For Simone, her return to the Montreux Jazz Festival was a grudging reclamation of the stage after a period of tension back home. For Hill, her Unplugged performance was a gentle but unapologetic expression of her new identity as an artist. Chappelle’s performance in Hartford felt consistent with his decision to leave his show eight years prior (his departure was in and of itself perhaps the most profound act of self-definition any black artist has committed in the 21st century). “I still don’t understand awards shows,” West said. “I don’t understand how they get five people who work their entire life, won, sell records, sell concert tickets, to come, stand on a carpet and for the first time in their life, be judged on the chopping block and have the opportunity to be considered a loser. I don’t understand it, bro! I’ve been conflicted. I just wanted people to like me more. But fuck that, bro! 2015. I will die for the art—for what I believe in—and the art ain’t always gonna be polite.”From Rod Bastanmehr’s “When black artists declare their autonomy” in The Atlantic.
One can become unable, in certain emotional states, to read fiction, and for me there is a similar ‘fiction-averse’ component to human experience, where things can seem so intensely real that you don’t want, or aren’t capable of, any distance from them at all. Having a baby seemed like one of those periods; getting divorced was another.
From Rachel Cusk in “Rachel Cusk on her quietly radical new novel, Outline” in Vogue by Megan O’Grady.

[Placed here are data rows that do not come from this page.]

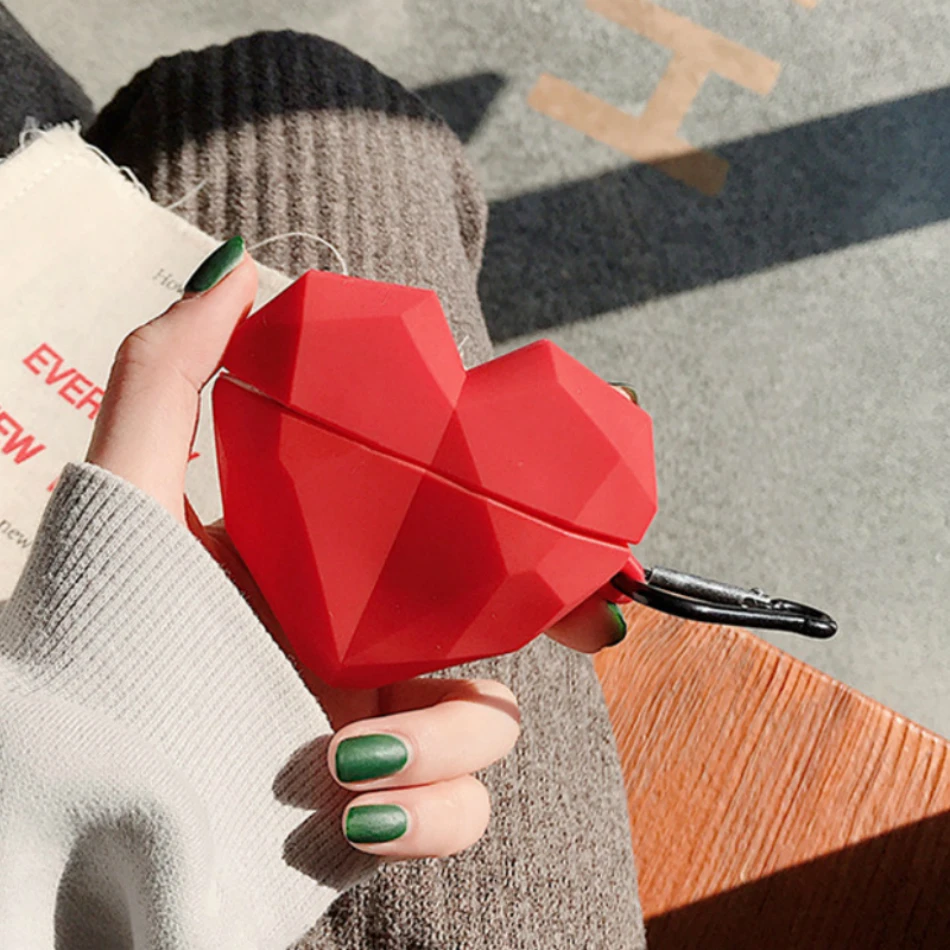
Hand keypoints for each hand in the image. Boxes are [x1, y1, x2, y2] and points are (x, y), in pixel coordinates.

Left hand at [86, 240, 628, 856]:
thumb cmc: (103, 629)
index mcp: (338, 568)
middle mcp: (370, 641)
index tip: (570, 484)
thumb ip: (173, 369)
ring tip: (347, 748)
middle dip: (563, 616)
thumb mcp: (133, 486)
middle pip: (505, 621)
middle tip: (594, 619)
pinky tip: (349, 807)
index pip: (451, 526)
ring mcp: (383, 726)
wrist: (79, 784)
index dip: (522, 507)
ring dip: (445, 739)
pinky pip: (461, 811)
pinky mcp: (385, 807)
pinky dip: (426, 811)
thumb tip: (244, 266)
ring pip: (493, 727)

I’ve always been someone who lives very much in my head. The startling, terrifying (and sometimes exhilarating) thing about becoming a mother was that that vanished almost immediately. I couldn’t think in any sustained way anymore; my mind flitted from thing to thing, and the novel I’d been writing for years no longer made much sense to me. My purpose became quite simply to keep her alive. My body was either on high alert or utterly exhausted.

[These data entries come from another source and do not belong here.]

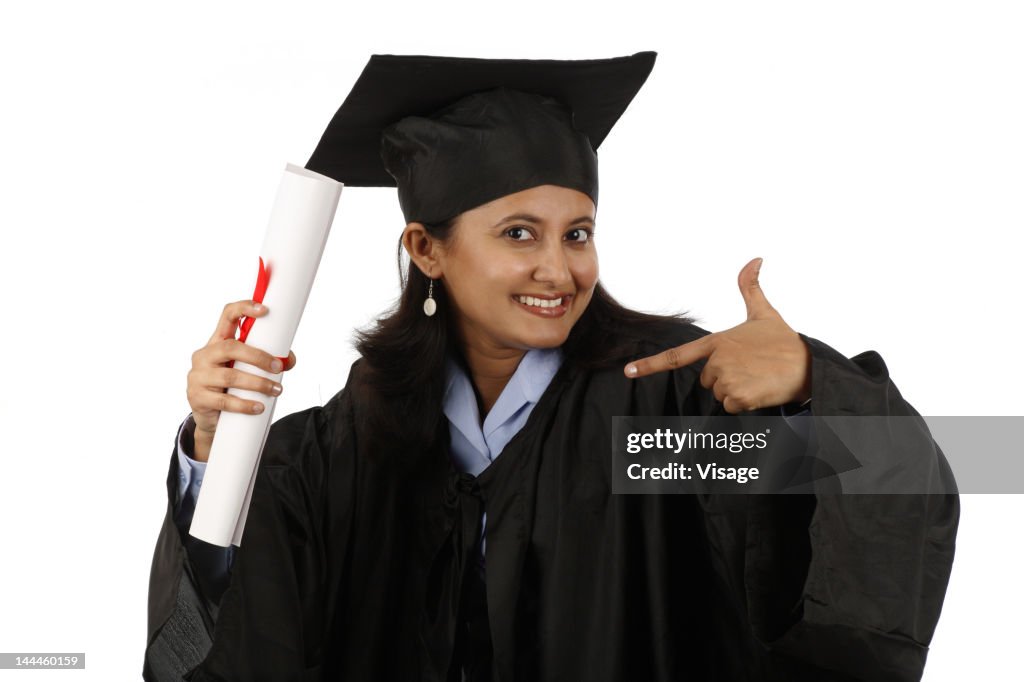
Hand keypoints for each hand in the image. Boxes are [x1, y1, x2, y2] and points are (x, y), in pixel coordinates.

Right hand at [185, 300, 296, 460]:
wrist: (212, 417)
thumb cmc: (232, 388)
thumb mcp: (248, 371)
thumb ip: (268, 362)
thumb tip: (288, 359)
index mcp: (217, 342)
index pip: (227, 316)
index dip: (244, 308)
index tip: (265, 310)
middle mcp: (204, 355)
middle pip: (231, 347)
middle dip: (258, 356)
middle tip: (278, 367)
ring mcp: (197, 376)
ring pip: (230, 376)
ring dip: (258, 383)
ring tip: (276, 390)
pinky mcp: (197, 397)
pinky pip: (224, 400)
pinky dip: (245, 404)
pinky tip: (259, 407)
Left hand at [624, 258, 810, 413]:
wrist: (808, 365)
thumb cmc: (783, 341)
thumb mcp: (764, 313)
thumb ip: (750, 288)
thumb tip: (755, 259)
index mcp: (717, 341)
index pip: (678, 355)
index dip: (650, 365)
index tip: (628, 372)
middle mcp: (718, 360)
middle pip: (707, 380)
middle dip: (725, 377)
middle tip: (750, 368)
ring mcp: (726, 379)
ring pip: (719, 395)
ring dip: (736, 391)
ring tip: (757, 378)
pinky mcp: (737, 398)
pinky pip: (731, 407)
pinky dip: (745, 403)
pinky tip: (760, 390)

From Jenny Offill in an interview with Megan O’Grady in Vogue with “Scenes from a marriage: Jenny Offill on modern motherhood”.
Soon I began to realize that my posts were more interesting than my “official” journalism. They were more direct, asked deeper questions. Out poured visceral, accessible scenes and snippets of overheard speech laced with speculation and curiosity, and addressed, in my imagination, to people I knew. The audience was exactly the right muse.
The writer’s point of view regarding Facebook reflects that of many people in younger generations. The need for connectivity and semi-instantaneous feedback trumps any concerns about privacy, intellectual property rights, or targeted advertising.
Before Gutenberg made us a people of print, literature was developed in public performance just as much as it was in private, by a solitary writer slaving over a page. “Hearing rather than sight … dominated the older poetic world in significant ways,” Walter Ong, the scholar of literacy, has written. Homer and the classical Chinese poets refined their works in front of audiences. Even as we fell in love with print, much great writing was done at first as a kind of conversation between people, like the work fleshed out in Anais Nin’s letters to Henry Miller or the poet Rilke’s to the young Franz Kappus.
From Eve Fairbanks’ “My favourite writing tool: the Facebook status update” in the LA Times.
For ease of understanding, I use ‘divorced’ regularly to describe my status, though I was never married. But what other words do you use to convey a relationship you thought would be a lifetime and wasn’t? Until we had children, he and I lacked both the terminology and the ceremony to explain the significance of our relationship to others. Now, without marriage, the transition from inside to outside the relationship has similarly lacked terminology and ceremony, and is apparently so capricious as to require two witness statements to prove it. This is something I discovered recently when updating my tax information. By now, the presence of children is more a confounding variable.
The unstitching is frustrating at times. Even if I know which stitches to unpick for me, without the pattern of marriage and divorce others seem to have difficulty following. And when I turn the fabric over, I find the thread is bunching and looping in ways I hadn’t expected. (“Are you still going to call yourself a single parent if we move in together?”).
From “When will we start celebrating divorce?” in Daily Life.
The Melbourne Writers Festival has made more tickets available, so please come along and say hello to me if you happen to see me on the panel. I will not be talking about my breasts, instead I will speaking about Capital: Valuing What Matters with Dennis Glover and Ben Eltham.
Thomas Piketty’s unlikely international bestseller Capital questions the core of the capitalist system. In his new book, Dennis Glover argues that an economy is not a society. What do we put a dollar value on, what don’t we, and why? He and feminist economist Andie Fox discuss.
And speaking of media… I forgot to mention here that I was also on the parenting panel for ABC radio a fortnight ago.